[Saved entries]
┌──

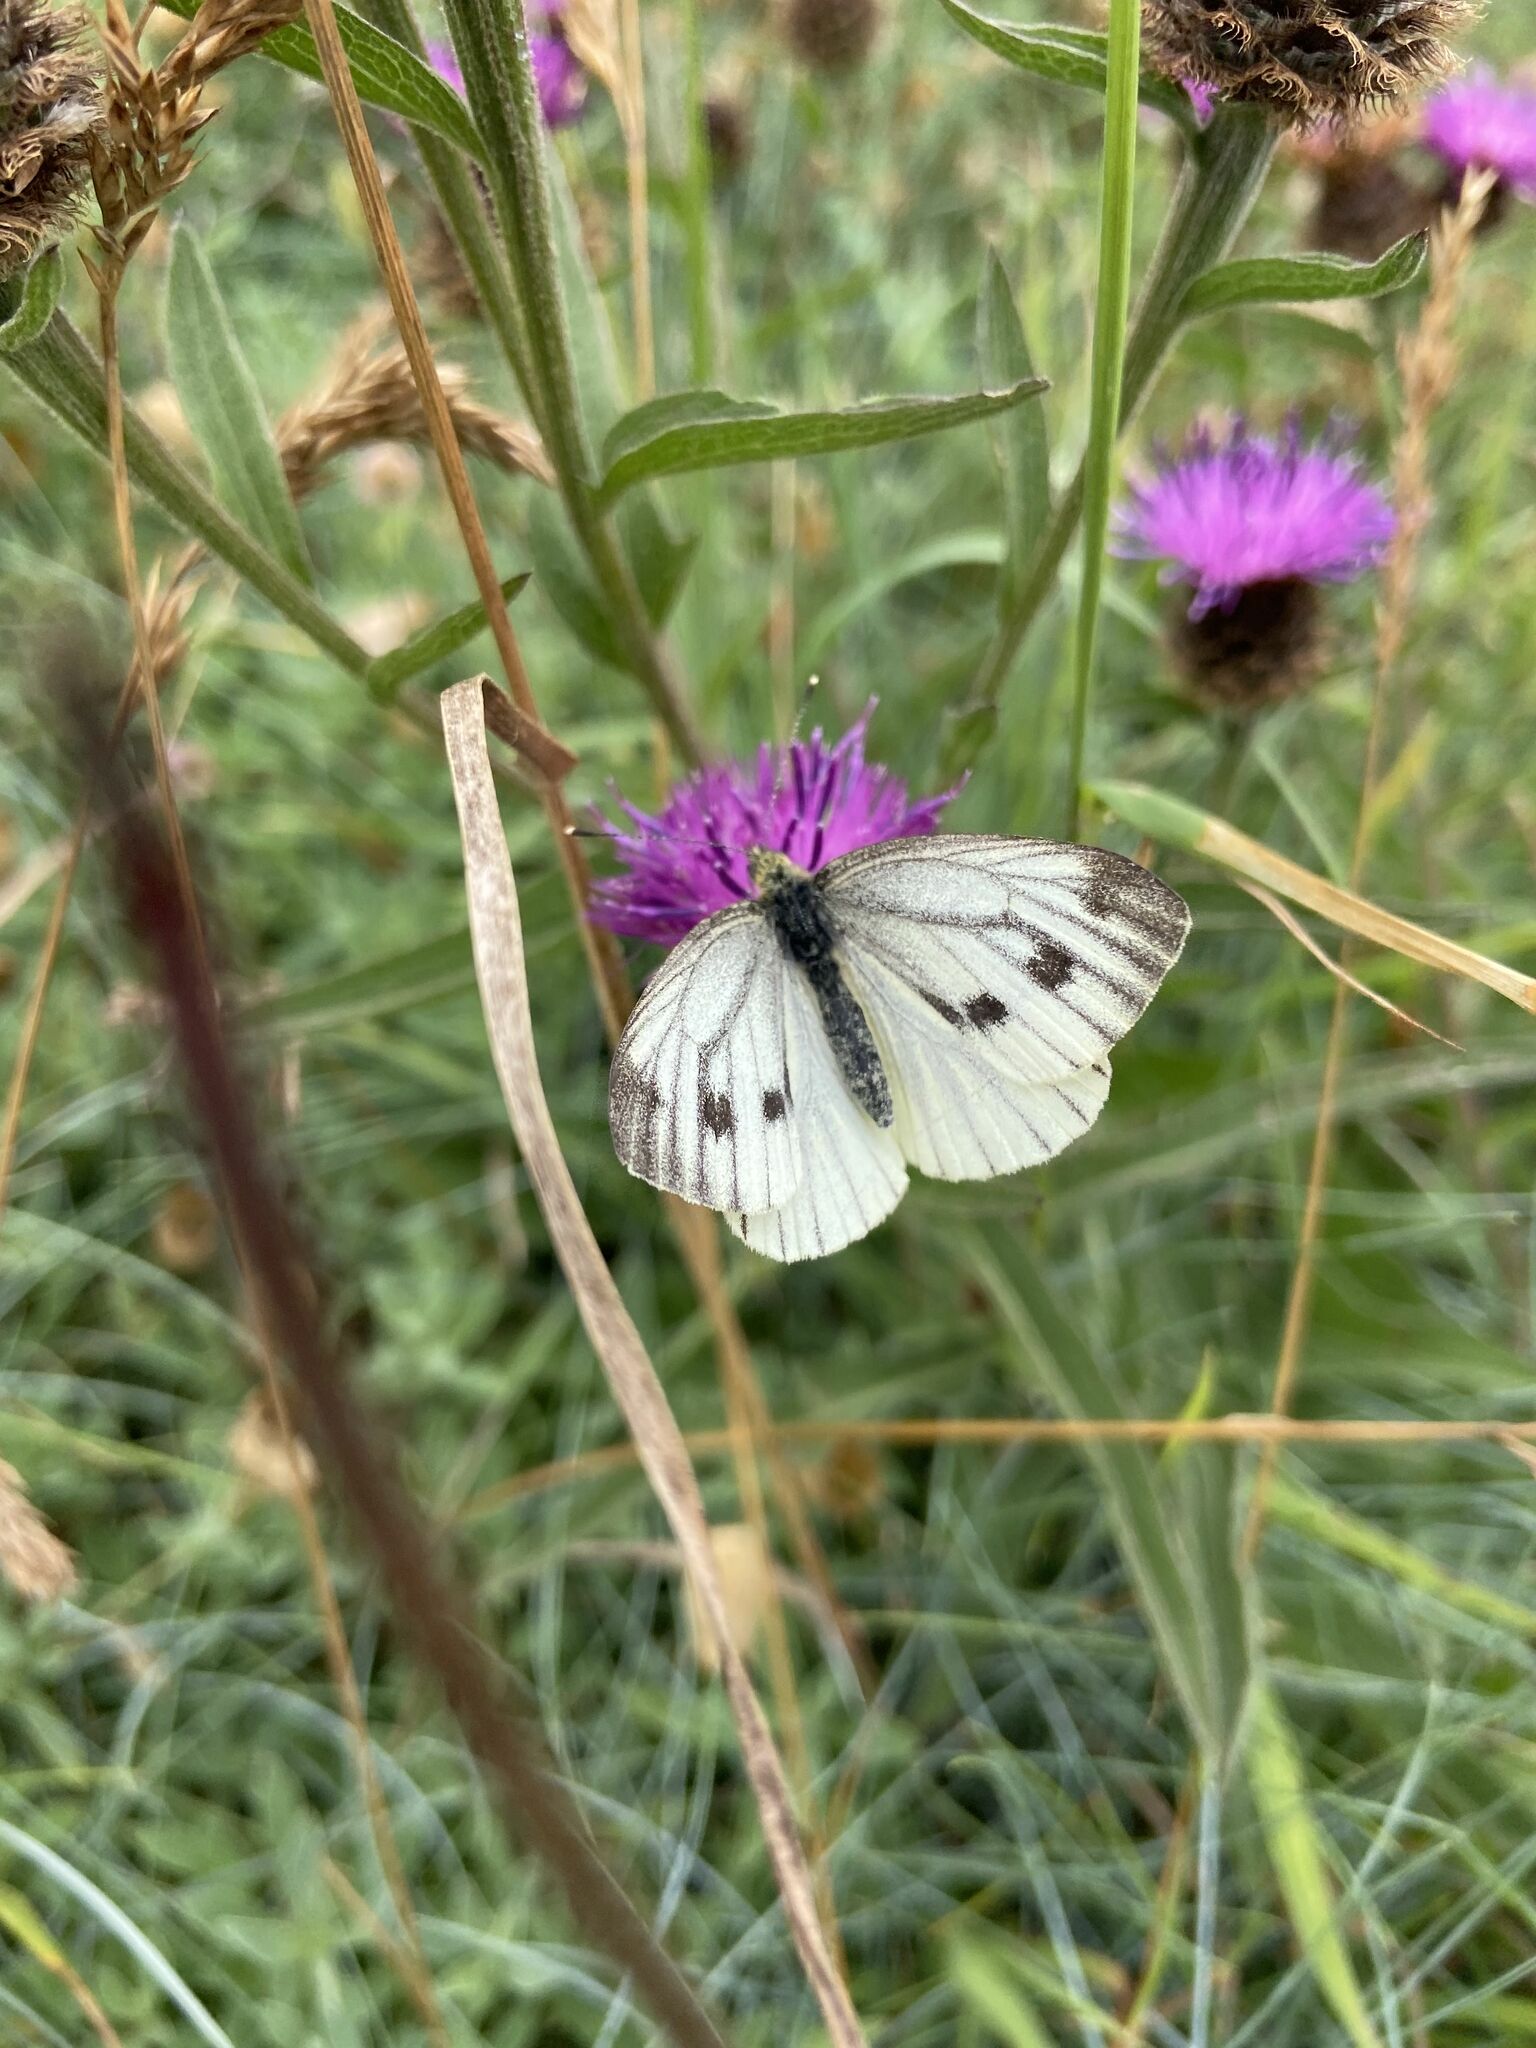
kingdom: Animalia
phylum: Arthropoda
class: Insecta
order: Lepidoptera
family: Pieridae
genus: Pieris
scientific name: Pieris napi
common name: Green-veined white
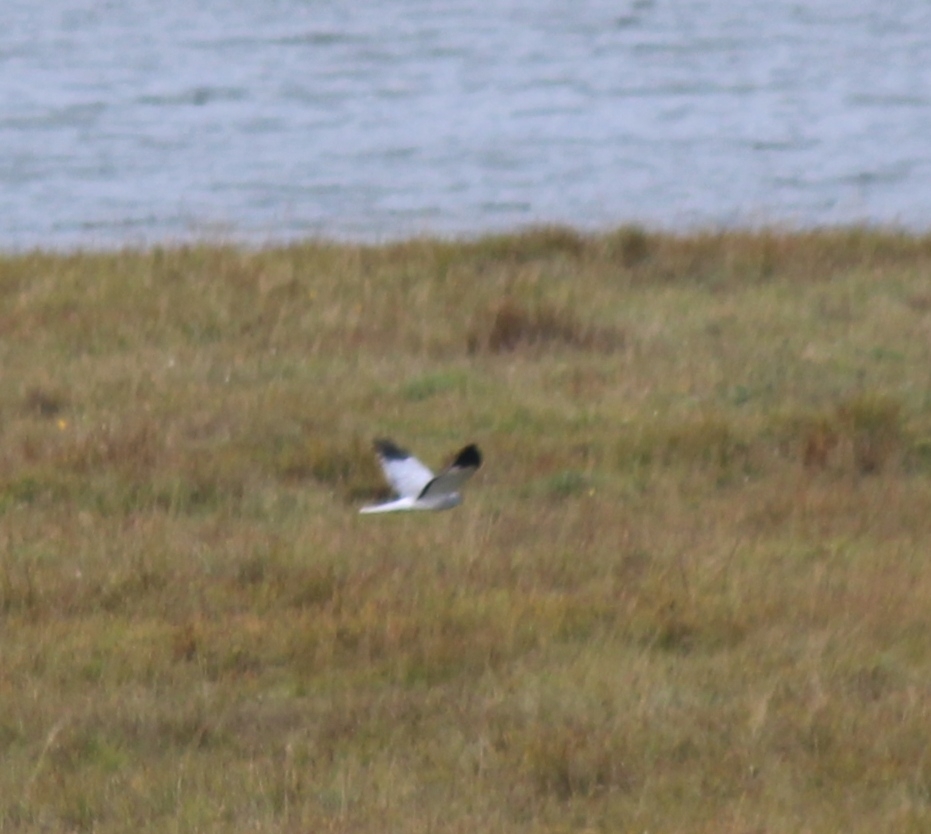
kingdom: Animalia
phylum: Chordata
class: Aves
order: Accipitriformes
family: Accipitridae
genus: Circus
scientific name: Circus cyaneus
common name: Hen harrier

└──

Print the lines of every entry above word for word, leaving out the pictures.

kingdom: Animalia
phylum: Arthropoda
class: Insecta
order: Lepidoptera
family: Pieridae
genus: Pieris
scientific name: Pieris napi
common name: Green-veined white
kingdom: Animalia
phylum: Chordata
class: Aves
order: Accipitriformes
family: Accipitridae
genus: Circus
scientific name: Circus cyaneus
common name: Hen harrier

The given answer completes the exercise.